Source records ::
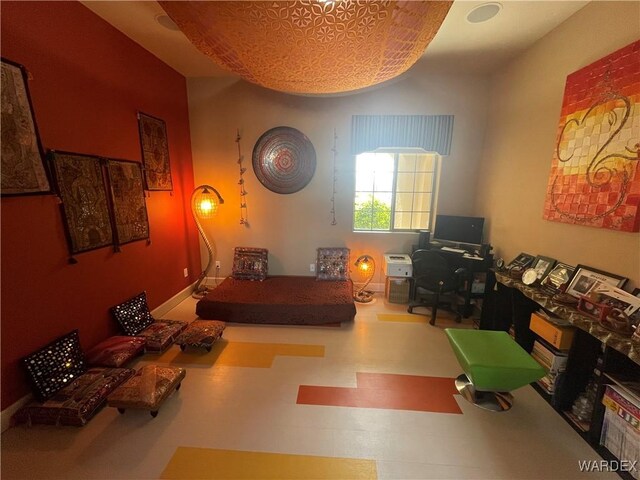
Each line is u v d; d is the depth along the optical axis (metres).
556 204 2.32
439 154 3.66
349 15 1.44
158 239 3.17
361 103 3.62
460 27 2.41
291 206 3.96
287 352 2.60
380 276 4.11
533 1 2.04
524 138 2.79
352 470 1.52
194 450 1.62
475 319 3.26
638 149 1.66
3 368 1.70
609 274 1.84
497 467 1.55
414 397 2.05
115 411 1.89
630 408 1.47
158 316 3.19
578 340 1.80
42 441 1.66
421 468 1.54
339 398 2.04
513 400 2.04
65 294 2.07
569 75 2.17
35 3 1.82
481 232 3.36
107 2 2.13
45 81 1.90
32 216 1.83
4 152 1.66
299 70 1.95
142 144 2.86
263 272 3.92
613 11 1.84
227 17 1.48
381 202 4.06
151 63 2.98
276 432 1.75
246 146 3.80
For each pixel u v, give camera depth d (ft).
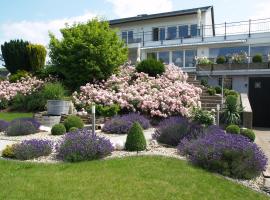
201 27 115.85
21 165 28.81
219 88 77.92
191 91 60.44
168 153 33.17
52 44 73.31
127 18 137.08
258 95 93.97
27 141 33.06
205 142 30.19
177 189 23.32
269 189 25.53
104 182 24.03
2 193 21.98
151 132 47.21
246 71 92.53
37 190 22.52
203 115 46.39
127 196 21.77
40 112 62.59
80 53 70.64
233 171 27.58
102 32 72.54
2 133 47.60
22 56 91.15
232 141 29.63
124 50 77.66
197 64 98.99
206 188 23.98
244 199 22.84
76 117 48.75
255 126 93.56
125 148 34.32
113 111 55.21
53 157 31.94
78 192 22.22
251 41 103.35
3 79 87.04
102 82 69.46
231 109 58.54
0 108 71.05
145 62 72.18
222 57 98.84
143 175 25.63
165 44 117.60
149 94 59.52
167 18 127.24
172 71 72.02
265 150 43.29
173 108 55.67
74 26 74.90
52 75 77.30
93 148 30.81
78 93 66.23
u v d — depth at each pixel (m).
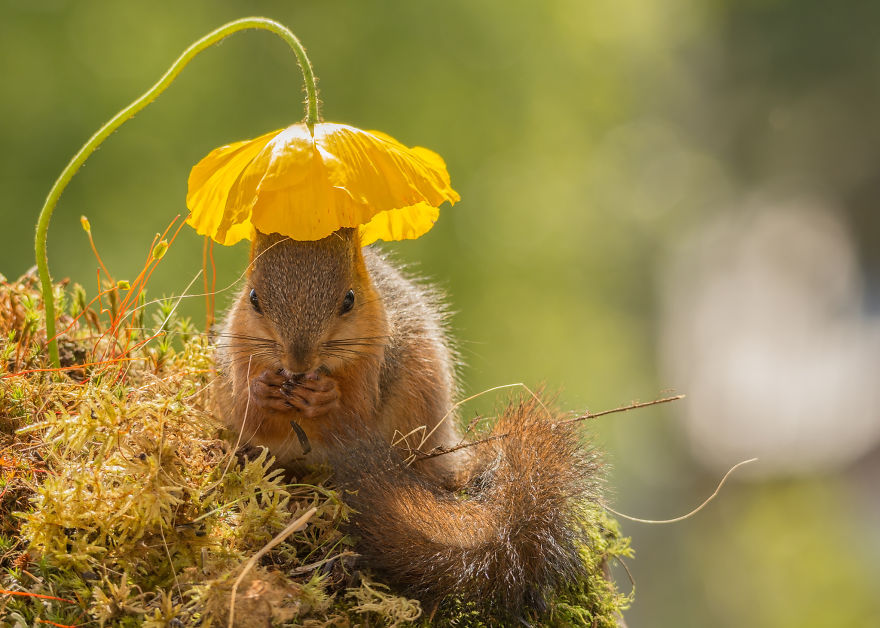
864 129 37.72
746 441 27.50
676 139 37.28
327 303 4.93
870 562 21.14
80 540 3.82
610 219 25.33
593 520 4.97
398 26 17.42
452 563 4.31
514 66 19.00
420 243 17.75
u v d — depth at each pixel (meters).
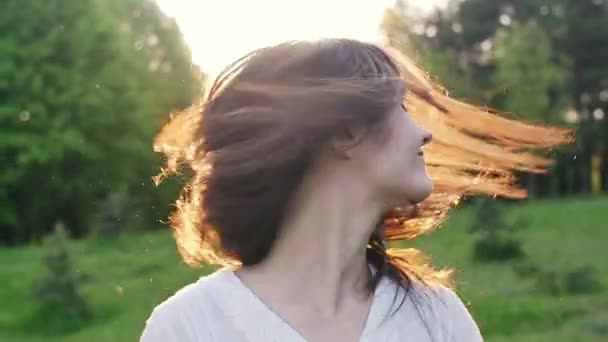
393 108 1.40
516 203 23.17
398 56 1.54
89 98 30.88
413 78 1.54
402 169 1.39
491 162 1.56
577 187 39.91
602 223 18.73
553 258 14.60
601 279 12.95
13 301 13.90
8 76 30.16
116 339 11.62
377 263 1.49
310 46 1.41
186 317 1.38
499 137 1.56
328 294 1.39
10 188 31.52
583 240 16.66
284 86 1.37
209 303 1.38
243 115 1.37
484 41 39.75
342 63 1.40
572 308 11.34
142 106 32.38
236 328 1.36
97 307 13.02
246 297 1.38
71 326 12.61
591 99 41.28
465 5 40.31
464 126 1.55
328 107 1.35
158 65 35.88
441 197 1.55
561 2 41.38
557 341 10.14
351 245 1.40
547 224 18.89
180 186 1.57
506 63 31.44
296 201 1.39
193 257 1.56
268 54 1.41
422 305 1.45
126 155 32.25
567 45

About this exercise ::
Return the entries verbatim, pictures excluded.

Written solution ::
Each line is u v d; d is the depth along the optical axis (metres).
556 204 2.32
439 154 3.66
349 15 1.44
158 239 3.17
361 103 3.62
460 27 2.41
291 206 3.96
287 352 2.60
380 276 4.11
533 1 2.04
524 138 2.79
352 470 1.52
194 450 1.62
475 319 3.26
638 149 1.66
3 368 1.70
609 274 1.84
497 467 1.55
414 397 2.05
115 411 1.89
630 408 1.47
158 316 3.19
578 340 1.80
42 441 1.66
421 468 1.54
339 398 2.04
513 400 2.04
65 294 2.07
569 75 2.17
35 3 1.82
481 232 3.36
107 2 2.13
45 81 1.90
32 216 1.83
4 152 1.66
299 70 1.95
142 144 2.86
263 272 3.92
613 11 1.84
227 17 1.48
381 202 4.06
151 63 2.98
276 432 1.75
246 146 3.80
For each pixel u v, give camera depth d (ft).
201 27 115.85
21 165 28.81
219 88 77.92
191 91 60.44
168 153 33.17
52 44 73.31
127 18 137.08
258 95 93.97
27 141 33.06
205 142 30.19
177 189 23.32
269 189 25.53
104 182 24.03
2 193 21.98
151 132 47.21
246 71 92.53
37 190 22.52
203 115 46.39
127 196 21.77
40 112 62.59
80 53 70.64
233 171 27.58
102 32 72.54
2 133 47.60
22 56 91.15
232 141 29.63
124 50 77.66
197 64 98.99
206 188 23.98
244 199 22.84
76 117 48.75
255 126 93.56
125 148 34.32
113 111 55.21
53 157 31.94
78 192 22.22
251 41 103.35
3 79 87.04
102 82 69.46
231 109 58.54
0 108 71.05
145 62 72.18
222 57 98.84
143 175 25.63
165 44 117.60
149 94 59.52
167 18 127.24
172 71 72.02
265 150 43.29
173 108 55.67
74 26 74.90
52 75 77.30
93 148 30.81
78 93 66.23
u v d — depth at each pixel (m).
864 129 37.72
746 441 27.50
676 139 37.28
327 303 4.93
870 562 21.14
80 540 3.82
610 219 25.33
593 520 4.97
398 26 17.42
452 563 4.31
514 66 19.00
420 243 17.75
u v d — depth at each pixel (meters).
393 108 1.40
516 203 23.17
398 56 1.54
89 98 30.88
413 78 1.54
402 169 1.39
491 162 1.56
577 187 39.91
602 223 18.73
553 258 14.60
601 279 12.95
13 301 13.90
8 76 30.16
116 339 11.62
377 263 1.49
310 46 1.41
186 317 1.38
499 137 1.56
328 294 1.39
10 188 31.52
583 240 16.66
284 86 1.37
209 303 1.38
243 115 1.37
484 41 39.75
342 63 1.40
572 308 11.34
142 106 32.38
236 328 1.36
97 307 13.02
246 297 1.38
71 326 12.61
591 99 41.28
465 5 40.31
464 126 1.55
328 107 1.35
158 65 35.88
441 197 1.55
561 2 41.38
557 341 10.14
351 245 1.40
547 224 18.89
180 186 1.57
506 63 31.44
296 201 1.39
193 257 1.56
268 54 1.41
422 305 1.45
126 155 32.25
567 45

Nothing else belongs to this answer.